Today is Mother's Day, 12 May 2013. My mother passed on at the age of 72, on 10 September 2007. Years before she passed, I began addressing her Mother's Day cards to Ethel M. Roberts, "The Greatest Mother in the World!"
Mom loved reading those words! I think she felt proud knowing that her mail carrier must have seen and read those words written about her too!
I didn't write that declaration upon her envelopes just to make her feel good about herself. I wrote that statement because, to me, it was true! She was, "The Greatest Mother in the World!" She was, possibly, "The Greatest Mother who has ever lived!" At least, that’s my opinion.
There's a scripture written in The Holy Bible that reads, "No greater love has anyone than this, that he, or she, would lay down their life for another. There must have been no greater love than that of my mother's then, because that's exactly what she did, for not only me, but for her entire family.

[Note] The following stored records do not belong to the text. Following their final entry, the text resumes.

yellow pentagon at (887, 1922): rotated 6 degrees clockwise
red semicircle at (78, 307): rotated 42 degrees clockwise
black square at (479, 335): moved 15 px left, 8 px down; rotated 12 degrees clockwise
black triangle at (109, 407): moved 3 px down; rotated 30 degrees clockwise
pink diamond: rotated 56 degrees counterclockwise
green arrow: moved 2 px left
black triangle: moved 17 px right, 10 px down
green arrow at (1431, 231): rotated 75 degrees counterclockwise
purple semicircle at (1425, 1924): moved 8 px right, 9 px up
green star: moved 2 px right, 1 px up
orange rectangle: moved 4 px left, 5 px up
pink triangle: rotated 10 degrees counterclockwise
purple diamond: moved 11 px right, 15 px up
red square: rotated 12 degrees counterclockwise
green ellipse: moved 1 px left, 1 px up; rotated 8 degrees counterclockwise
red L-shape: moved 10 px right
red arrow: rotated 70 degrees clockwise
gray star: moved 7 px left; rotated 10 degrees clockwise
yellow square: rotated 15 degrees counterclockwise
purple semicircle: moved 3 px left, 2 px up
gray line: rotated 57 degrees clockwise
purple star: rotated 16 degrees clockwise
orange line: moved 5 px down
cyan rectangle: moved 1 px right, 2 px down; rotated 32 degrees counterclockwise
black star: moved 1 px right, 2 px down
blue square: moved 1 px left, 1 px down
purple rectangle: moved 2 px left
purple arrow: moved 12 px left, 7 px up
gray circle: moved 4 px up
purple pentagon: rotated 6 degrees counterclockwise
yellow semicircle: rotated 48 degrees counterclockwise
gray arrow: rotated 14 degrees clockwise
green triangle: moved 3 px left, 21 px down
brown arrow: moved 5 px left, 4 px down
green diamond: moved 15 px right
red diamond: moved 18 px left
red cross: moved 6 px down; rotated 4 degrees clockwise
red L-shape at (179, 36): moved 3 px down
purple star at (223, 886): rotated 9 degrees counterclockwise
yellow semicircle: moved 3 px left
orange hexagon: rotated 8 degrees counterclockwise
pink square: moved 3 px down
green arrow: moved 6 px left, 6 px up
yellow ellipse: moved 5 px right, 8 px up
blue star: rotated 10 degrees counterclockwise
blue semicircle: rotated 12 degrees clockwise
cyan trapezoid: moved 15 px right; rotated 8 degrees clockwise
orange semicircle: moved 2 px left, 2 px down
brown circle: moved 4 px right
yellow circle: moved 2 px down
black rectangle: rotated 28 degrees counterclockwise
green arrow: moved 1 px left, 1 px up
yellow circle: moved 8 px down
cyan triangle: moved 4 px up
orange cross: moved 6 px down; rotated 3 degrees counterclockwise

I could sit here for hours and tell you story after story of the amazing love my mother consistently showed towards myself and the rest of our family. It wouldn't even skim the surface of what a wonderful mother and person she really was. I will mention a couple of particular instances that I will never forget.
One day I had prepared myself to move away from my home state and relocate to the state of Florida, which was about twelve hundred miles from where my mother lived. I knew mom wasn't going to be happy to hear about the decision I made, but it was something I was going to have to tell her. I called her home and told she entered hospital earlier that morning. That was the last thing I wanted or needed to know at that moment. I was already feeling guilty enough about having to leave her.
I walked into her hospital room and saw here laying there. She looked so weak and tired. I wasn't even sure that she would make it out of the hospital this time. I wasn't sure that I would ever even see her again after I left her that day. I told her the news. At first, she looked a little sad and then she smiled.
She didn't want to spoil my happiness about moving on to what I believed was going to improve the circumstances. She told me to come over and give her a hug, and as I was hugging her, she motioned for her husband, Virgil, to bring her purse to her.
I looked at her in astonishment and said, "Mom, what are you doing? I don't want anything from you! I'm fine! I've prepared myself for this trip! I will be more than ok! Please, put your purse away!"
Mother opened up her nearly empty wallet and pulled out every single dollar she had in it. She seemed embarrassed that all she had to offer me was thirteen dollars. She handed it to me and said, "Here, take this. I know it's not much. I wish I had more I could give you but this is every penny I have until the first of the month. I want you to have it."
I refused! "No way, Mom," I said. "I don't want your money! I have plenty of money! You need that! Please, put it back in your purse! Really, I'll be fine."
Mother insisted. She would not take no for an answer. She forced the money into my hand and said, "You never know, you might run into some hard times out there and this thirteen dollars might be just what you need to get you through. I insist you take it. Don't worry about me. I'll be fine. Now go and make all your dreams come true!
That was just one example of the hundreds of times my mother completely sacrificed her own well-being for that of her families. There's one more thing about my mom that I will tell you before I close this letter. Every single time I called her on the phone, or visited her at her home, she would always shout my name out in pure delight whenever she saw my face or heard my voice on the phone. "Mark!" She would say. I could immediately sense that seeing me, or hearing my voice over the line had just made her day. There wasn't ever a doubt in my mind that my mother did not love me dearly. I was her life, and so was the rest of her family. She lived for our happiness and success. Her own she hardly ever gave any thought to. We were her success. We were her happiness.
I know the whole world is full of many amazing and wonderful mothers. I hope each of you have been blessed with one as spectacular as mine was. I know many of you might have to disagree with me as to whether my mother was the greatest of all time or not. You might have to insist that your mother was. If so, I might be willing to call it a draw. Still, in my heart, I know that my mother was the best that any mother on earth ever could've possibly been.
At my mother's funeral, I give a short testimony as to what kind of mother and person she had been in her life. After pouring my heart out to the audience that she was the best of the best, I asked everyone to please stand and offer my mother a standing ovation for the incredible life of love and self-sacrifice that she had lived. The whole audience stood to their feet and began to applaud the life of my mom! She deserved nothing less. It was all we had left to send off into eternity. I'm sure it made her smile, down on us, approvingly.
Tears rolled from all of our eyes as we bid her farewell. At that moment, I felt so proud to have been her son. We, I, sorely missed her and will never forget her.
Happy Mother's Day, Mom! I wrote this letter of love and appreciation, for you, mom.
M Adam Roberts lives and writes from Clearwater, Florida.